Extracted data:
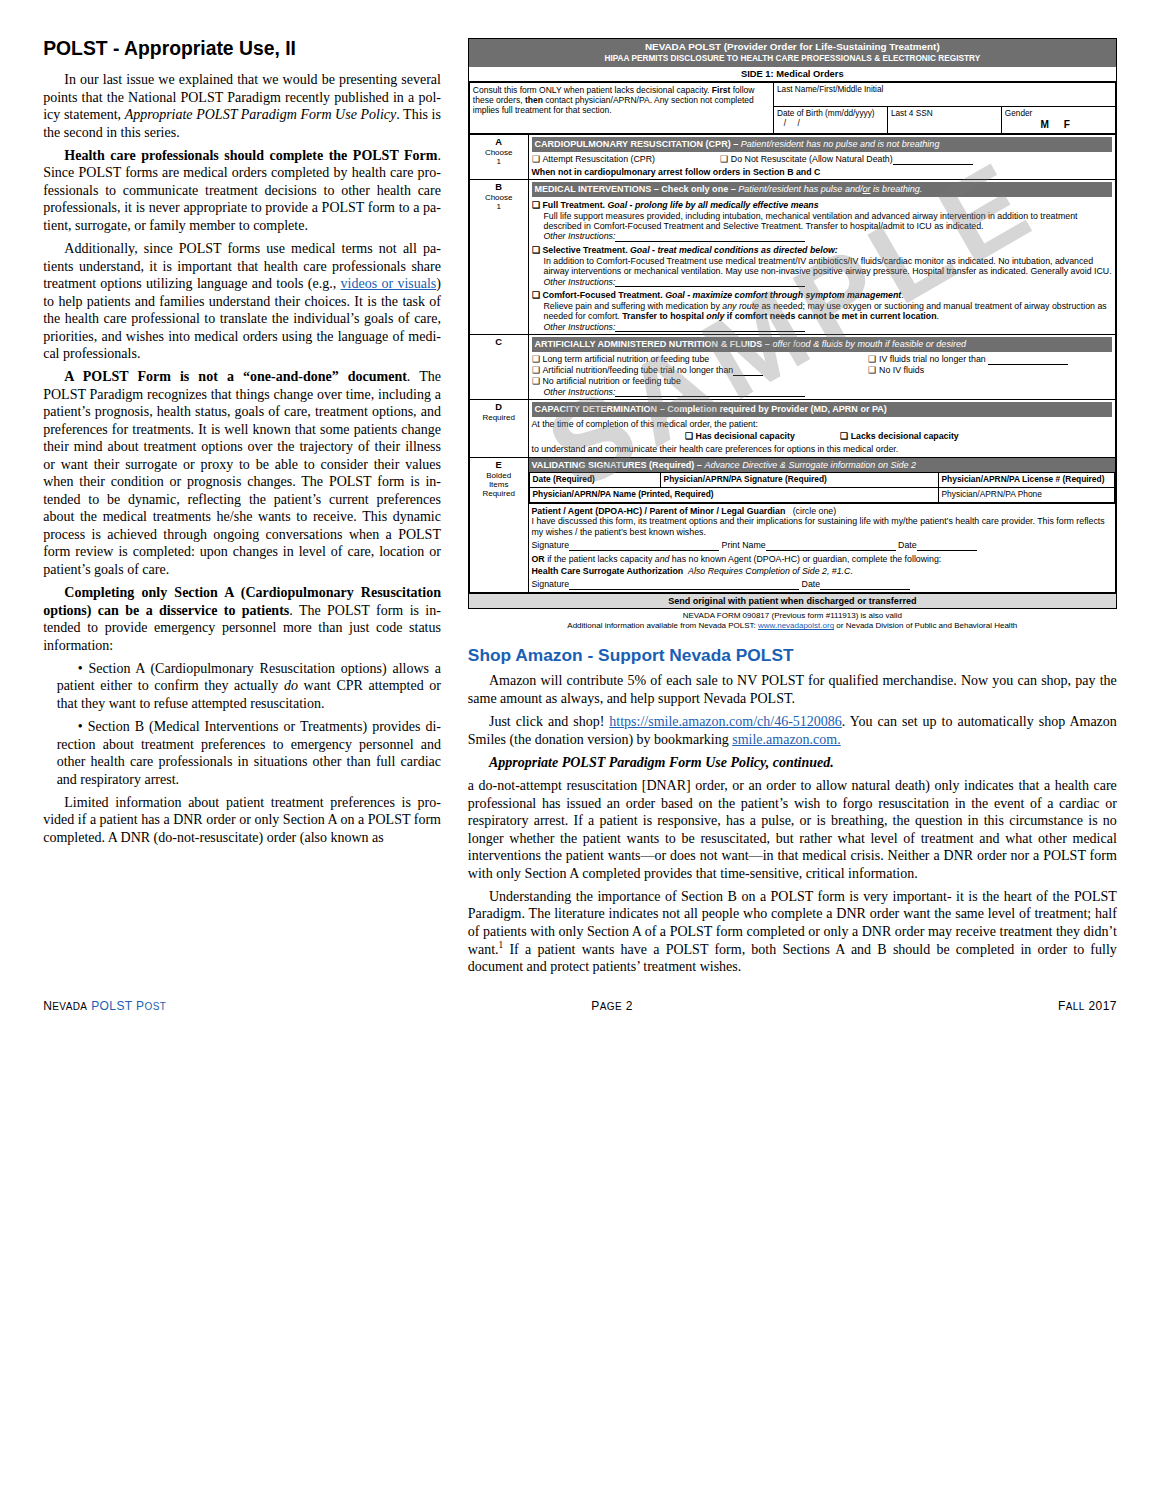POLST - Appropriate Use, II
In our last issue we explained that we would be presenting several points that the National POLST Paradigm recently published in a policy statement, Appropriate POLST Paradigm Form Use Policy. This is the second in this series.
Health care professionals should complete the POLST Form. Since POLST forms are medical orders completed by health care professionals to communicate treatment decisions to other health care professionals, it is never appropriate to provide a POLST form to a patient, surrogate, or family member to complete.
Additionally, since POLST forms use medical terms not all patients understand, it is important that health care professionals share treatment options utilizing language and tools (e.g., videos or visuals) to help patients and families understand their choices. It is the task of the health care professional to translate the individual’s goals of care, priorities, and wishes into medical orders using the language of medical professionals.
A POLST Form is not a “one-and-done” document. The POLST Paradigm recognizes that things change over time, including a patient’s prognosis, health status, goals of care, treatment options, and preferences for treatments. It is well known that some patients change their mind about treatment options over the trajectory of their illness or want their surrogate or proxy to be able to consider their values when their condition or prognosis changes. The POLST form is intended to be dynamic, reflecting the patient’s current preferences about the medical treatments he/she wants to receive. This dynamic process is achieved through ongoing conversations when a POLST form review is completed: upon changes in level of care, location or patient’s goals of care.
Completing only Section A (Cardiopulmonary Resuscitation options) can be a disservice to patients. The POLST form is intended to provide emergency personnel more than just code status information:
• Section A (Cardiopulmonary Resuscitation options) allows a patient either to confirm they actually do want CPR attempted or that they want to refuse attempted resuscitation.
• Section B (Medical Interventions or Treatments) provides direction about treatment preferences to emergency personnel and other health care professionals in situations other than full cardiac and respiratory arrest.
Limited information about patient treatment preferences is provided if a patient has a DNR order or only Section A on a POLST form completed. A DNR (do-not-resuscitate) order (also known as
SAMPLE
NEVADA POLST (Provider Order for Life-Sustaining Treatment) HIPAA PERMITS DISCLOSURE TO HEALTH CARE PROFESSIONALS & ELECTRONIC REGISTRY
SIDE 1: Medical Orders
| Consult this form ONLY when patient lacks decisional capacity. First follow these orders, then contact physician/APRN/PA. Any section not completed implies full treatment for that section. | Last Name/First/Middle Initial |
| Date of Birth (mm/dd/yyyy) / / | Last 4 SSN | Gender M F |
| A Choose 1 | CARDIOPULMONARY RESUSCITATION (CPR) – Patient/resident has no pulse and is not breathing Attempt Resuscitation (CPR) Do Not Resuscitate (Allow Natural Death) When not in cardiopulmonary arrest follow orders in Section B and C |
| B Choose 1 | MEDICAL INTERVENTIONS – Check only one – Patient/resident has pulse and/ or is breathing. Full Treatment. Goal - prolong life by all medically effective means Full life support measures provided, including intubation, mechanical ventilation and advanced airway intervention in addition to treatment described in Comfort-Focused Treatment and Selective Treatment. Transfer to hospital/admit to ICU as indicated. Other Instructions: Selective Treatment. Goal - treat medical conditions as directed below: In addition to Comfort-Focused Treatment use medical treatment/IV antibiotics/IV fluids/cardiac monitor as indicated. No intubation, advanced airway interventions or mechanical ventilation. May use non-invasive positive airway pressure. Hospital transfer as indicated. Generally avoid ICU. Other Instructions: Comfort-Focused Treatment. Goal - maximize comfort through symptom management . Relieve pain and suffering with medication by any route as needed; may use oxygen or suctioning and manual treatment of airway obstruction as needed for comfort. Transfer to hospital only if comfort needs cannot be met in current location . Other Instructions: |
| C | ARTIFICIALLY ADMINISTERED NUTRITION & FLUIDS – offer food & fluids by mouth if feasible or desired / Long term artificial nutrition or feeding tube / IV fluids trial no longer than / / Artificial nutrition/feeding tube trial no longer than / No IV fluids / / No artificial nutrition or feeding tube / / Other Instructions: / |
| D Required | CAPACITY DETERMINATION – Completion required by Provider (MD, APRN or PA) At the time of completion of this medical order, the patient: Has decisional capacity Lacks decisional capacity to understand and communicate their health care preferences for options in this medical order. |
| E Bolded Items Required | VALIDATING SIGNATURES (Required) – Advance Directive & Surrogate information on Side 2 / Date (Required) / Physician/APRN/PA Signature (Required) / Physician/APRN/PA License # (Required) / / Physician/APRN/PA Name (Printed, Required) / Physician/APRN/PA Phone / Patient / Agent (DPOA-HC) / Parent of Minor / Legal Guardian (circle one) I have discussed this form, its treatment options and their implications for sustaining life with my/the patient’s health care provider. This form reflects my wishes / the patient’s best known wishes. Signature Print Name Date OR if the patient lacks capacity and has no known Agent (DPOA-HC) or guardian, complete the following: Health Care Surrogate Authorization Also Requires Completion of Side 2, #1.C. Signature Date |
Send original with patient when discharged or transferred
NEVADA FORM 090817 (Previous form #111913) is also valid
Additional information available from Nevada POLST: www.nevadapolst.org or Nevada Division of Public and Behavioral Health
Shop Amazon - Support Nevada POLST
Amazon will contribute 5% of each sale to NV POLST for qualified merchandise. Now you can shop, pay the same amount as always, and help support Nevada POLST.
Just click and shop! https://smile.amazon.com/ch/46-5120086. You can set up to automatically shop Amazon Smiles (the donation version) by bookmarking smile.amazon.com.
Appropriate POLST Paradigm Form Use Policy, continued.
a do-not-attempt resuscitation [DNAR] order, or an order to allow natural death) only indicates that a health care professional has issued an order based on the patient’s wish to forgo resuscitation in the event of a cardiac or respiratory arrest. If a patient is responsive, has a pulse, or is breathing, the question in this circumstance is no longer whether the patient wants to be resuscitated, but rather what level of treatment and what other medical interventions the patient wants—or does not want—in that medical crisis. Neither a DNR order nor a POLST form with only Section A completed provides that time-sensitive, critical information.
Understanding the importance of Section B on a POLST form is very important- it is the heart of the POLST Paradigm. The literature indicates not all people who complete a DNR order want the same level of treatment; half of patients with only Section A of a POLST form completed or only a DNR order may receive treatment they didn’t want.1 If a patient wants have a POLST form, both Sections A and B should be completed in order to fully document and protect patients’ treatment wishes.
NEVADA POLST P OST
PAGE 2
FALL 2017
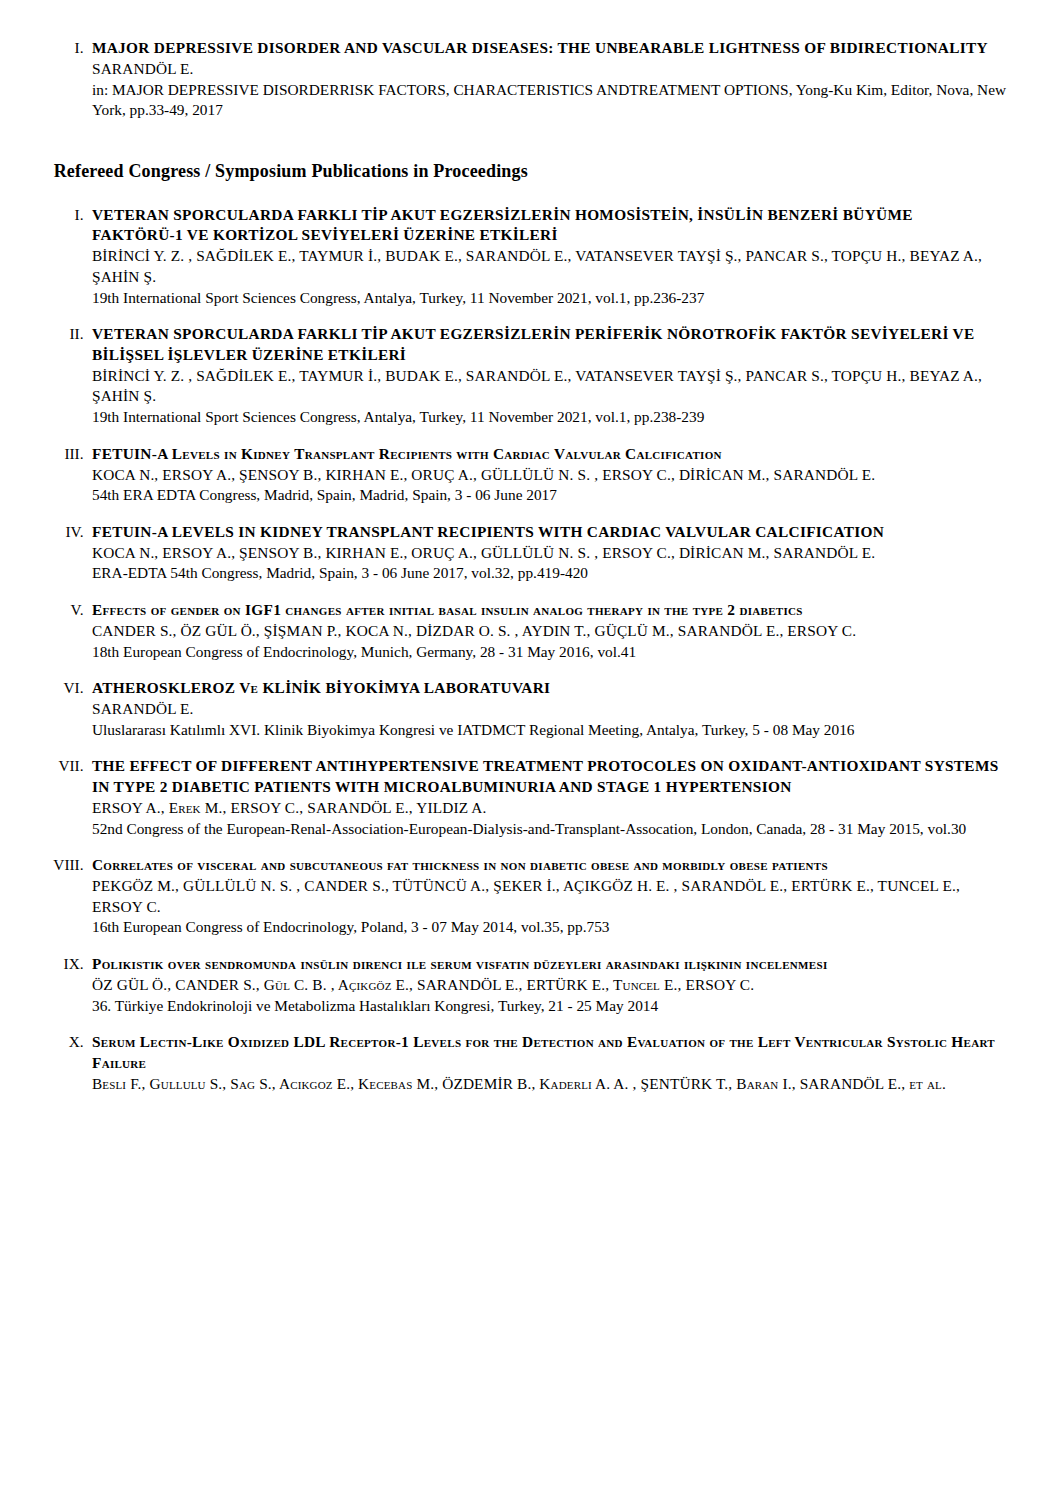MAJOR DEPRESSIVE DISORDER AND VASCULAR DISEASES: THE UNBEARABLE LIGHTNESS OF BIDIRECTIONALITY SARANDÖL E. in: MAJOR DEPRESSIVE DISORDERRISK FACTORS, CHARACTERISTICS ANDTREATMENT OPTIONS, Yong-Ku Kim, Editor, Nova, New York, pp.33-49, 2017
Refereed Congress / Symposium Publications in Proceedings
VETERAN SPORCULARDA FARKLI TİP AKUT EGZERSİZLERİN HOMOSİSTEİN, İNSÜLİN BENZERİ BÜYÜME FAKTÖRÜ-1 VE KORTİZOL SEVİYELERİ ÜZERİNE ETKİLERİ
BİRİNCİ Y. Z. , SAĞDİLEK E., TAYMUR İ., BUDAK E., SARANDÖL E., VATANSEVER TAYŞİ Ş., PANCAR S., TOPÇU H., BEYAZ A., ŞAHİN Ş.
19th International Sport Sciences Congress, Antalya, Turkey, 11 November 2021, vol.1, pp.236-237
VETERAN SPORCULARDA FARKLI TİP AKUT EGZERSİZLERİN PERİFERİK NÖROTROFİK FAKTÖR SEVİYELERİ VE BİLİŞSEL İŞLEVLER ÜZERİNE ETKİLERİ
BİRİNCİ Y. Z. , SAĞDİLEK E., TAYMUR İ., BUDAK E., SARANDÖL E., VATANSEVER TAYŞİ Ş., PANCAR S., TOPÇU H., BEYAZ A., ŞAHİN Ş.
19th International Sport Sciences Congress, Antalya, Turkey, 11 November 2021, vol.1, pp.238-239
FETUIN-A Levels in Kidney Transplant Recipients with Cardiac Valvular Calcification
KOCA N., ERSOY A., ŞENSOY B., KIRHAN E., ORUÇ A., GÜLLÜLÜ N. S. , ERSOY C., DİRİCAN M., SARANDÖL E.
54th ERA EDTA Congress, Madrid, Spain, Madrid, Spain, 3 - 06 June 2017
FETUIN-A LEVELS IN KIDNEY TRANSPLANT RECIPIENTS WITH CARDIAC VALVULAR CALCIFICATION
KOCA N., ERSOY A., ŞENSOY B., KIRHAN E., ORUÇ A., GÜLLÜLÜ N. S. , ERSOY C., DİRİCAN M., SARANDÖL E.
ERA-EDTA 54th Congress, Madrid, Spain, 3 - 06 June 2017, vol.32, pp.419-420
Effects of gender on IGF1 changes after initial basal insulin analog therapy in the type 2 diabetics
CANDER S., ÖZ GÜL Ö., ŞİŞMAN P., KOCA N., DİZDAR O. S. , AYDIN T., GÜÇLÜ M., SARANDÖL E., ERSOY C.
18th European Congress of Endocrinology, Munich, Germany, 28 - 31 May 2016, vol.41
ATHEROSKLEROZ Ve KLİNİK BİYOKİMYA LABORATUVARI
SARANDÖL E.
Uluslararası Katılımlı XVI. Klinik Biyokimya Kongresi ve IATDMCT Regional Meeting, Antalya, Turkey, 5 - 08 May 2016
THE EFFECT OF DIFFERENT ANTIHYPERTENSIVE TREATMENT PROTOCOLES ON OXIDANT-ANTIOXIDANT SYSTEMS IN TYPE 2 DIABETIC PATIENTS WITH MICROALBUMINURIA AND STAGE 1 HYPERTENSION
ERSOY A., Erek M., ERSOY C., SARANDÖL E., YILDIZ A.
52nd Congress of the European-Renal-Association-European-Dialysis-and-Transplant-Assocation, London, Canada, 28 - 31 May 2015, vol.30
Correlates of visceral and subcutaneous fat thickness in non diabetic obese and morbidly obese patients
PEKGÖZ M., GÜLLÜLÜ N. S. , CANDER S., TÜTÜNCÜ A., ŞEKER İ., AÇIKGÖZ H. E. , SARANDÖL E., ERTÜRK E., TUNCEL E., ERSOY C.
16th European Congress of Endocrinology, Poland, 3 - 07 May 2014, vol.35, pp.753
Polikistik over sendromunda insülin direnci ile serum visfatin düzeyleri arasındaki ilişkinin incelenmesi
ÖZ GÜL Ö., CANDER S., Gül C. B. , Açıkgöz E., SARANDÖL E., ERTÜRK E., Tuncel E., ERSOY C.
36. Türkiye Endokrinoloji ve Metabolizma Hastalıkları Kongresi, Turkey, 21 - 25 May 2014
Serum Lectin-Like Oxidized LDL Receptor-1 Levels for the Detection and Evaluation of the Left Ventricular Systolic Heart Failure
Besli F., Gullulu S., Sag S., Acikgoz E., Kecebas M., ÖZDEMİR B., Kaderli A. A. , ŞENTÜRK T., Baran I., SARANDÖL E., et al.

About this exercise: Transcribe, exactly and without additions, the lines of the records above, beginning with the line that contains "52nd Congress of" and ending with the line that contains "PEKGÖZ M., GÜLLÜLÜ", both included.

Solved problem:
52nd Congress of the European-Renal-Association-European-Dialysis-and-Transplant-Assocation, London, Canada, 28 - 31 May 2015, vol.30
Correlates of visceral and subcutaneous fat thickness in non diabetic obese and morbidly obese patients
PEKGÖZ M., GÜLLÜLÜ N. S. , CANDER S., TÜTÜNCÜ A., ŞEKER İ., AÇIKGÖZ H. E. , SARANDÖL E., ERTÜRK E., TUNCEL E., ERSOY C.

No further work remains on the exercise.